# Hand Flamers - Worth it?



## Boc (Mar 19, 2010)

While tossing around ideas for the BA army I'm building, I had created a build that had given each of my Assault Squad Sergeants a hand flamer for the sake of having a template weapon.

...then I switched HQ choices from a Librarian to Astorath the Grim and my Sanguinary Guard to Death Company and suddenly had much less points to play around with. Are hand flamers and their fairly weak attack really worth the 10 points that they cost? Doing the combat calculator and given an idea situation (1 hand flamer hitting 10 models in an opposing Toughness 4 Armour Save 3+) the weapon will wound an average of 1.111 model... out of ten. Which is better than the chances if he had but a bolt pistol, but I'm not really banking on the shooting phase anyway since I'll be going straight into assault.

Hopefully that makes sense, it was a bit of a 'stream-of consciousness' post. But yeah, bottom line up front, are Hand Flamers worth getting?


----------



## KingOfCheese (Jan 4, 2010)

Personally i really don't see the point in them.

The only thing they are any good against are T3 6+ units (gaunts etc).
Even if your hitting half a dozen Ork Boyz under the template, you are still only taking out 2 on average.

10 points that are better spent elsewhere.


----------



## Boc (Mar 19, 2010)

That's what I was thinking, especially since pimping out the death company is proving to be quite expensive haha.


----------



## Astorath333 (Sep 27, 2010)

no s3 doesn't work worth anything, I've tried it many times.


----------



## KingOfCheese (Jan 4, 2010)

Astorath333 said:


> no s3 doesn't work worth anything, I've tried it many times.


Obviously somebody who has never been at the receiving end of FRFSRF. :laugh:


----------



## Astorath333 (Sep 27, 2010)

KingOfCheese said:


> Obviously somebody who has never been at the receiving end of FRFSRF. :laugh:


If you mean Tau, then yes I have been on the recieving end.


----------



## KingOfCheese (Jan 4, 2010)

Astorath333 said:


> If you mean Tau, then yes I have been on the recieving end.


*facepalm*

Imperial Guard
FRFSRF = First Rank Fire, Second Rank Fire

Have seen a unit of 5 TH/SS Terminators go down quite easily to S3 Lasguns.


----------



## CursedUNTILLDEATH (Apr 25, 2010)

Go ahead, hate on the str3...just you wait... (cleans las-gun)

hand flamers are only really usefull against nids...guard get thier save, orks wound on +5...5 points maybe, 10 no way.


----------



## Astorath333 (Sep 27, 2010)

Well I don't expect to know much about IG considering there's only one person that has an IG army at my LGS and they RARELY play.

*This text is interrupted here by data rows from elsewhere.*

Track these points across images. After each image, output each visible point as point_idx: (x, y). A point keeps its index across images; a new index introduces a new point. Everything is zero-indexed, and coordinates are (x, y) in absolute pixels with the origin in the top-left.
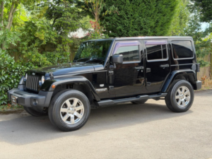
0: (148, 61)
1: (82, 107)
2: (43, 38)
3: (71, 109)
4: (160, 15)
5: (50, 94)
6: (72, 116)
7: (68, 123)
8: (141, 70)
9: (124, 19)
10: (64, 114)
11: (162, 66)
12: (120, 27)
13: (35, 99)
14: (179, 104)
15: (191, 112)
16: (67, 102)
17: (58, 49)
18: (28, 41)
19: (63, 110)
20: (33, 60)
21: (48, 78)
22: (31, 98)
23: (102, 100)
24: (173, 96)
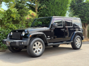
0: (66, 27)
1: (41, 46)
2: (15, 17)
3: (37, 47)
4: (62, 10)
5: (29, 39)
6: (38, 50)
7: (36, 53)
8: (63, 30)
9: (49, 11)
10: (34, 49)
11: (71, 29)
12: (47, 14)
13: (21, 42)
14: (77, 46)
15: (81, 49)
16: (36, 43)
17: (20, 23)
18: (7, 18)
19: (34, 47)
20: (10, 27)
21: (27, 33)
22: (19, 42)
23: (49, 43)
24: (75, 43)
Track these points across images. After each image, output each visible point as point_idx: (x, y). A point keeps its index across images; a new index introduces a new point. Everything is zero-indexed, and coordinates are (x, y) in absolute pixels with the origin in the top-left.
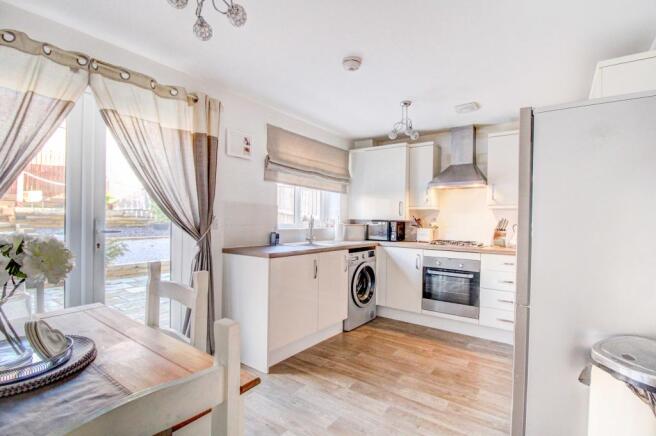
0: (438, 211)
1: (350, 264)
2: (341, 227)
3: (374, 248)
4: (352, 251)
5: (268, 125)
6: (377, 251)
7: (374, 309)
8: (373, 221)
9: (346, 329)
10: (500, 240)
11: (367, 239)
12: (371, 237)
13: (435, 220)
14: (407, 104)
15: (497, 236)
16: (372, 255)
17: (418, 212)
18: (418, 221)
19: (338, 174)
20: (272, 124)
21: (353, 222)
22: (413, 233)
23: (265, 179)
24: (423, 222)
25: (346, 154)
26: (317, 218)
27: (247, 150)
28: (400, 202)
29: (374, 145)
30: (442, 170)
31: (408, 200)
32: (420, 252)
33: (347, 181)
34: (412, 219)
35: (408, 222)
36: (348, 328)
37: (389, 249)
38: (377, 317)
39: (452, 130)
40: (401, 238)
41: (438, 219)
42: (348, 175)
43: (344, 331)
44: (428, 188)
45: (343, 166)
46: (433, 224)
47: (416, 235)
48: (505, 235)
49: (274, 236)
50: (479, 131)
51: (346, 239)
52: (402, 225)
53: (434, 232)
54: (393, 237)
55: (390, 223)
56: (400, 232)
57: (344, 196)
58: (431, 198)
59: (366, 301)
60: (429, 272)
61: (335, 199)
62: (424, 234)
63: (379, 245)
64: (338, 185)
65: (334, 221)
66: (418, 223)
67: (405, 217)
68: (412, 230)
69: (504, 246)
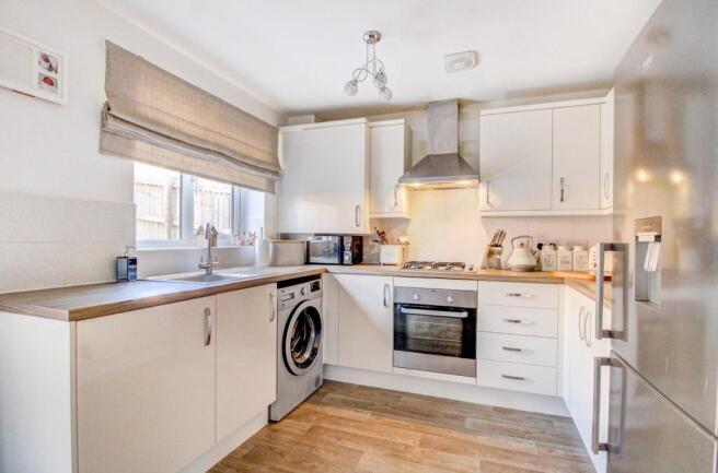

I wasn't hating on the lasgun I have unquestioned respect for it, the hand flamer has a much lower volume of firepower, obviously when compared to a Cadian squad. You can't kill much with a hand flamer, hence why it is not worth 10 points.


----------



## Midge913 (Oct 21, 2010)

I have seen it work on tyranid gaunts with some effect but that is about it. For 10 points not the best choice.


----------



## search116 (Aug 9, 2010)

you just might as well take a normal flamer


----------



## CursedUNTILLDEATH (Apr 25, 2010)

Astorath333 said:


> I wasn't hating on the lasgun I have unquestioned respect for it, the hand flamer has a much lower volume of firepower, obviously when compared to a Cadian squad.


Twas a joke mate, twas a joke.


----------



## Mathai (Sep 1, 2010)

Not knowing much about it, I cannot say as to its true effectiveness. But lets not forget the Eldar and Dark Eldar and a couple other armies out there with T3 as a normal thing. But yeah, at ten points I would expect something that can be at least partially effective against every army in some regard.


----------



## Mr.Juggernaught (Nov 16, 2010)

To put it simply then NO hand flamers are the stupidest idea ever. They could barely hurt a few flies (yes I am talking about gaunts) and I am pretty shore that if you aren't versing a hoard army its pretty much useless and if will be pretty uncommon if you hit 10 enemies in 1 shot.. I normally don't bother upgrading my close combat squads to have advanced pistols anyway as they will be hacking not shooting.


----------



## Boc (Mar 19, 2010)

All right, it is decided (primarily because I don't think there are any 'nid players around) I'll be leaving the hand flamers out. Thank you all for your help!


----------